Il devient un rouage essentiel du « Secret du Roi », ce réseau d’espionnage personnel mis en place par Louis XV en marge de la diplomatie officielle. Ses missions le mènent en Russie, où il se déguise en femme pour approcher la tsarine, et à Londres, où il joue un double jeu de charme et de renseignement.

Une identité de genre transgressive

D’Éon vécut 49 ans en homme, puis 32 ans en femme. Ce changement d’identité, partiellement motivé par des stratégies de survie politique, fut aussi l’expression d’une complexité intime qu’on peine encore à qualifier. Ses contemporains s’interrogèrent sans relâche sur son sexe, au point qu’un tribunal londonien trancha en 1777 après que des bookmakers se soient emparés de la question : d’Éon était une femme.

Le roi Louis XVI officialisa cette version, imposant au chevalier assigné à résidence de vivre publiquement en femme, sous peine de perdre sa rente. Désormais appelée « la chevalière d’Éon », il était habillé par la modiste royale Rose Bertin, sur ordre de Marie-Antoinette. Ce renversement d’identité sociale, fut une première historique, même si d’Éon ne sembla pas se satisfaire de la situation. Il se présenta en effet à un événement organisé par le roi avec une barbe mal rasé et des éperons, tandis que sa loge continuait à l’appelé Monsieur dans leur correspondance.

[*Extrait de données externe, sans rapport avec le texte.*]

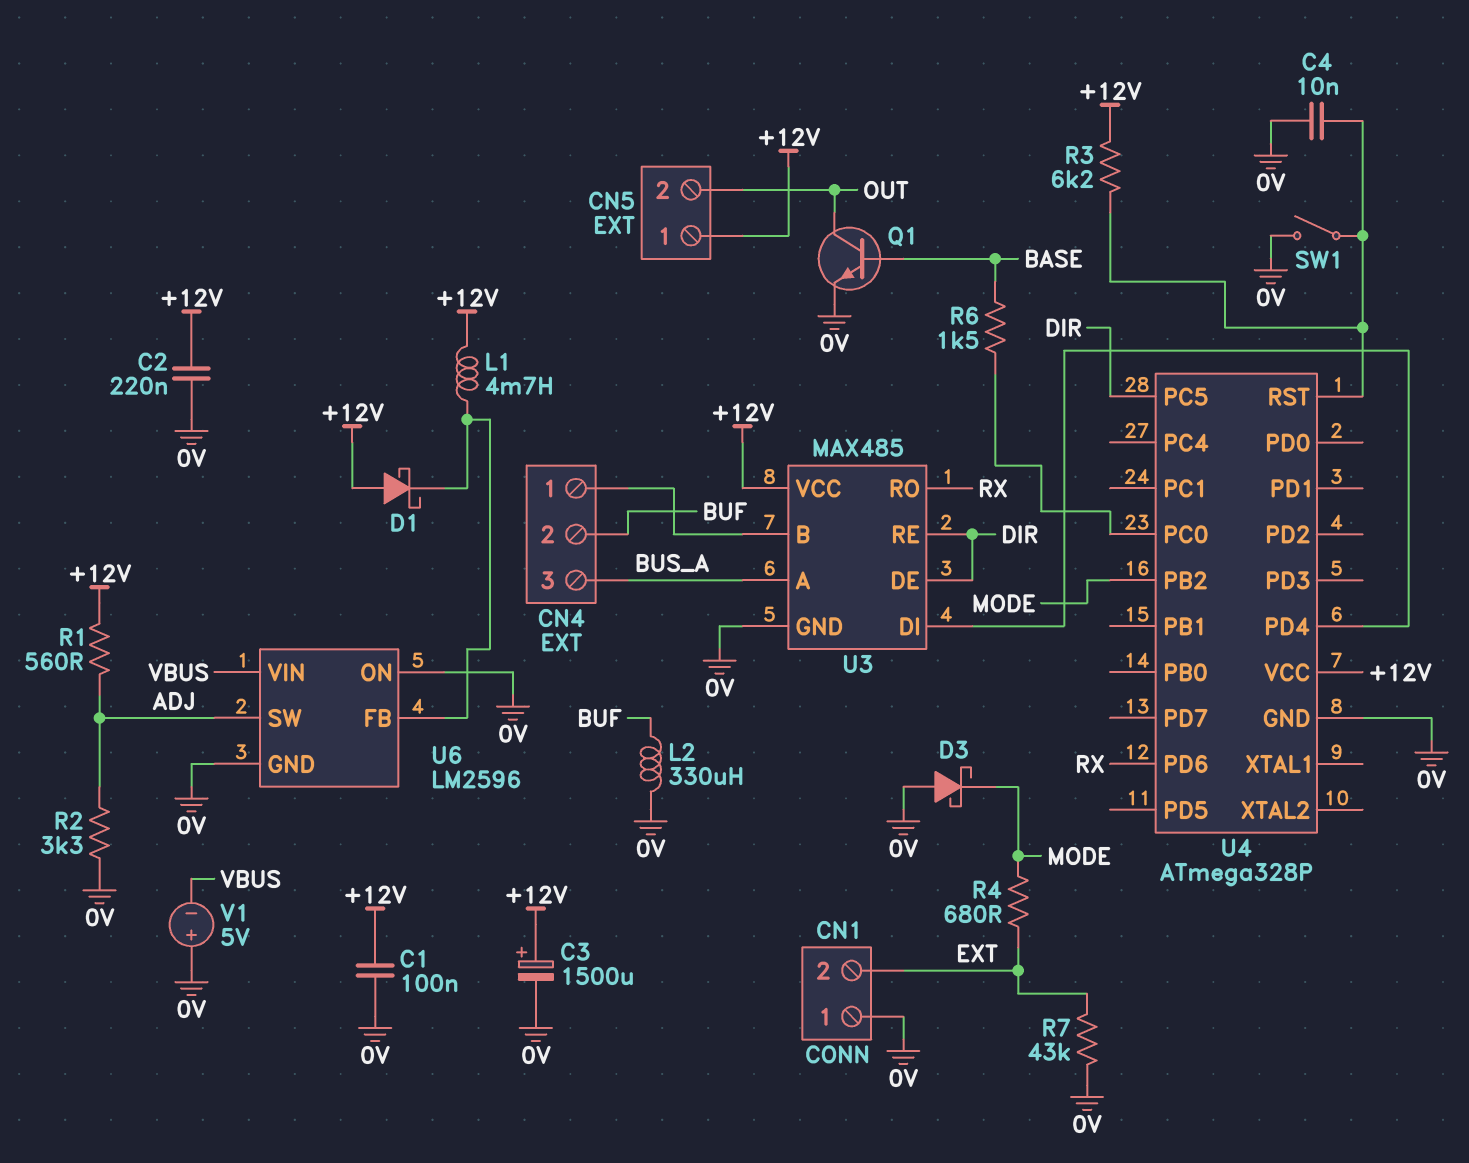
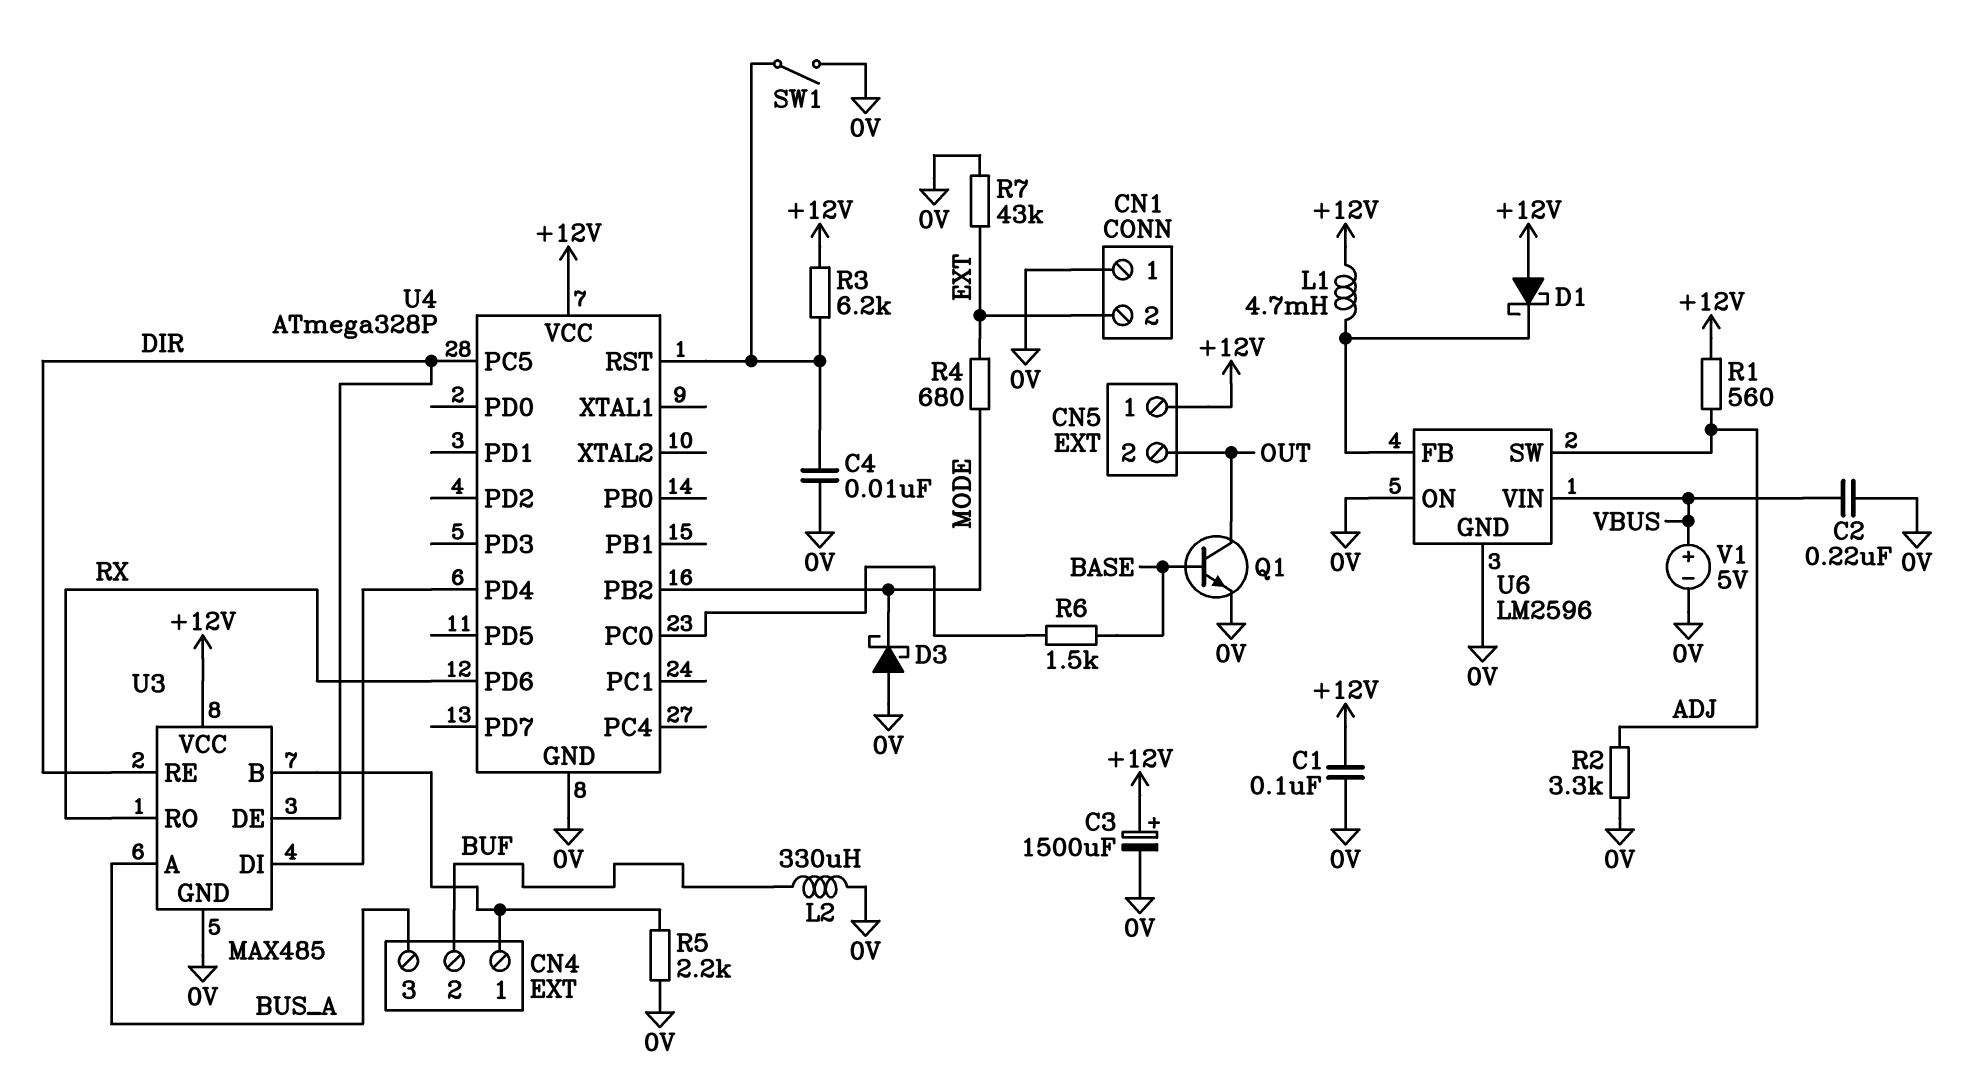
C2: 220nF (+12V, 0V) -> 220nF (0V, VBUS)
R5: none -> 2.2k (0V, CN4/1)
V1: 5V (plus 0V, minus VBUS) -> 5V (plus VBUS, minus 0V)

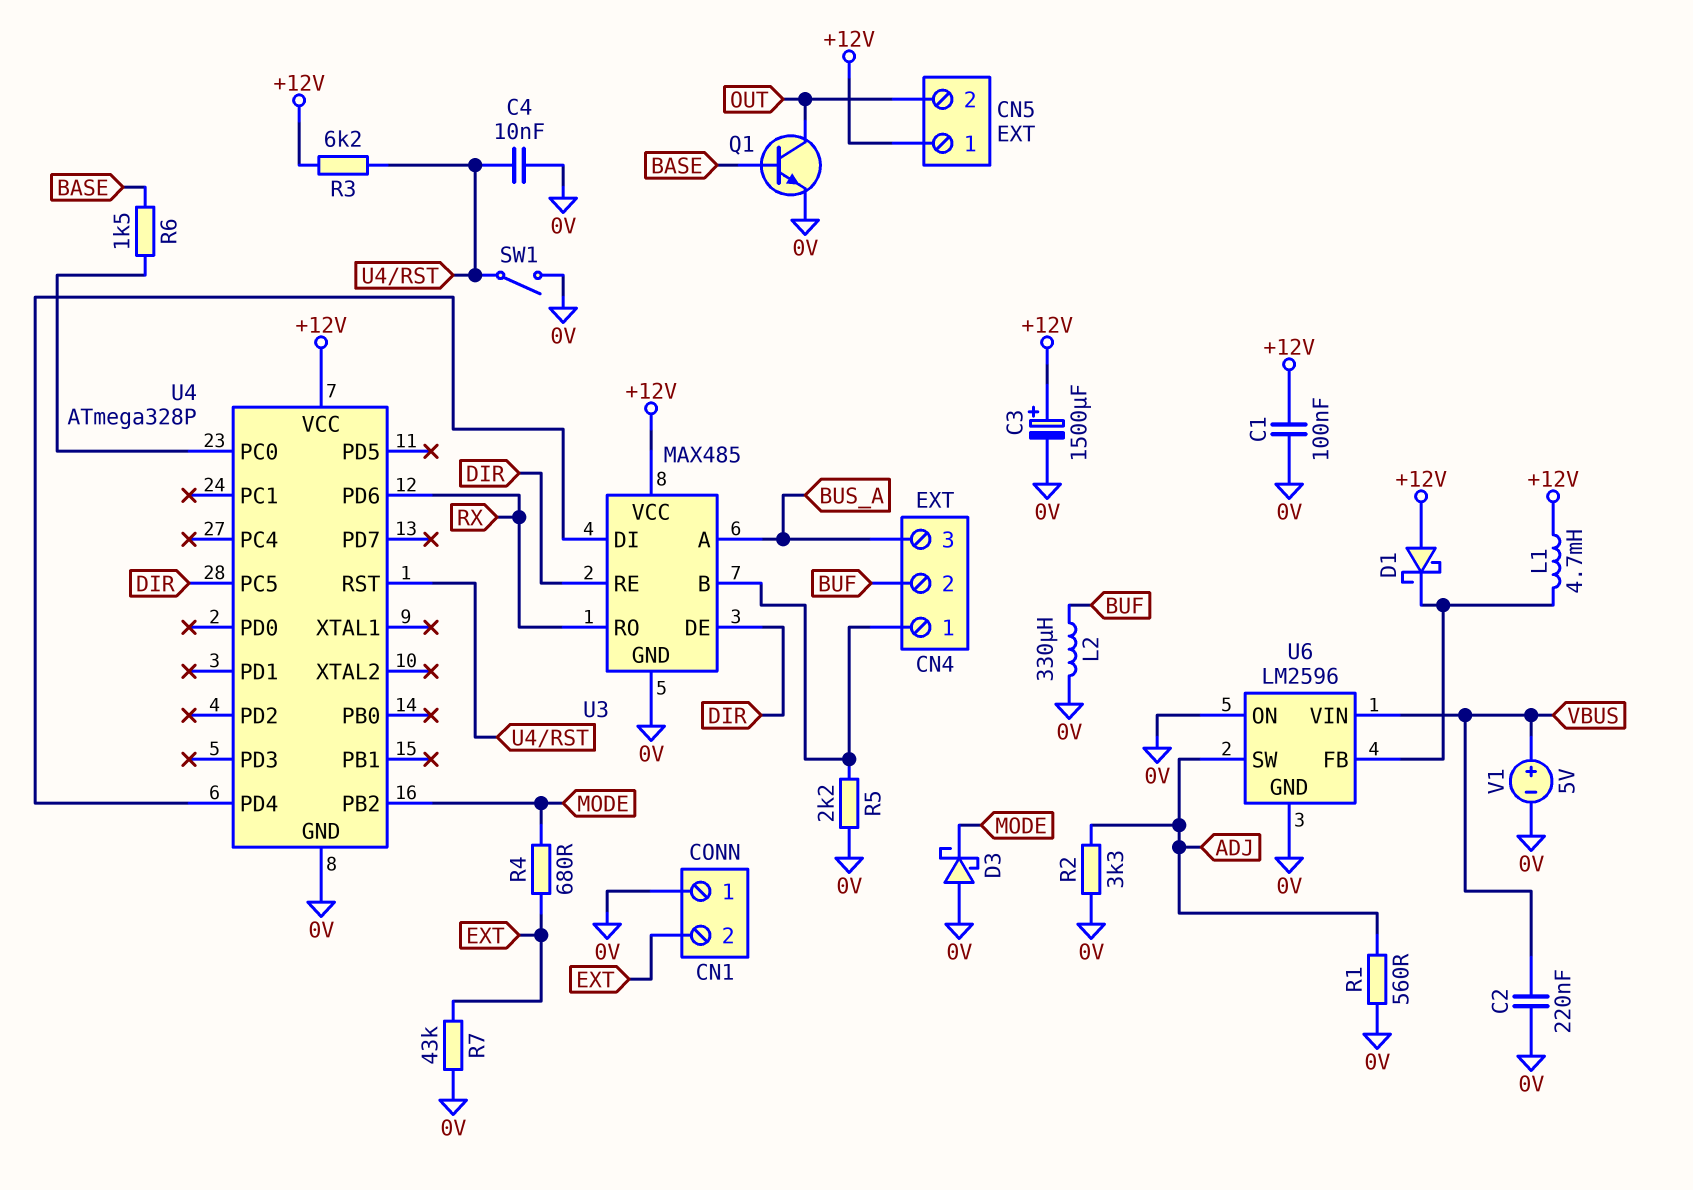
R1: 560 (+12V, ADJ) -> 560 (0V, ADJ)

Figure fondatrice du transgenrisme ?

De nombreux historiens et penseurs contemporains voient en d’Éon un précurseur du transgenrisme : non pas en raison d’une orientation sexuelle, mais par son accoutrement.

Le terme « éonisme » fut d’ailleurs inventé au début du XXe siècle pour décrire les hommes adoptant une identité sociale ou vestimentaire féminine. D’Éon, que la science du XIXe siècle disséqua (littéralement) à sa mort, reste une icône des questions de genre, mais aussi du rôle des sociétés secrètes dans les transformations sociales.

Fin de vie et postérité maçonnique

Rué dans la misère, abandonné par la France révolutionnaire, d’Éon meurt à Londres en 1810. Lors de sa toilette mortuaire, on découvre que la vieille dame était biologiquement un homme. Son nom est gravé sur le mémorial du cimetière de St Pancras Old Church. Il laisse aussi une postérité idéologique et symbolique qui continue d’inspirer : aux féministes, aux historiens du genre, et aux maçons passionnés par les figures d’ambiguïté et de liberté.

Le chevalier d’Éon, à la fois homme et femme, patriote et exilé, serviteur du roi et provocateur politique, fut peut-être l’une des premières personnes trans de l’époque moderne.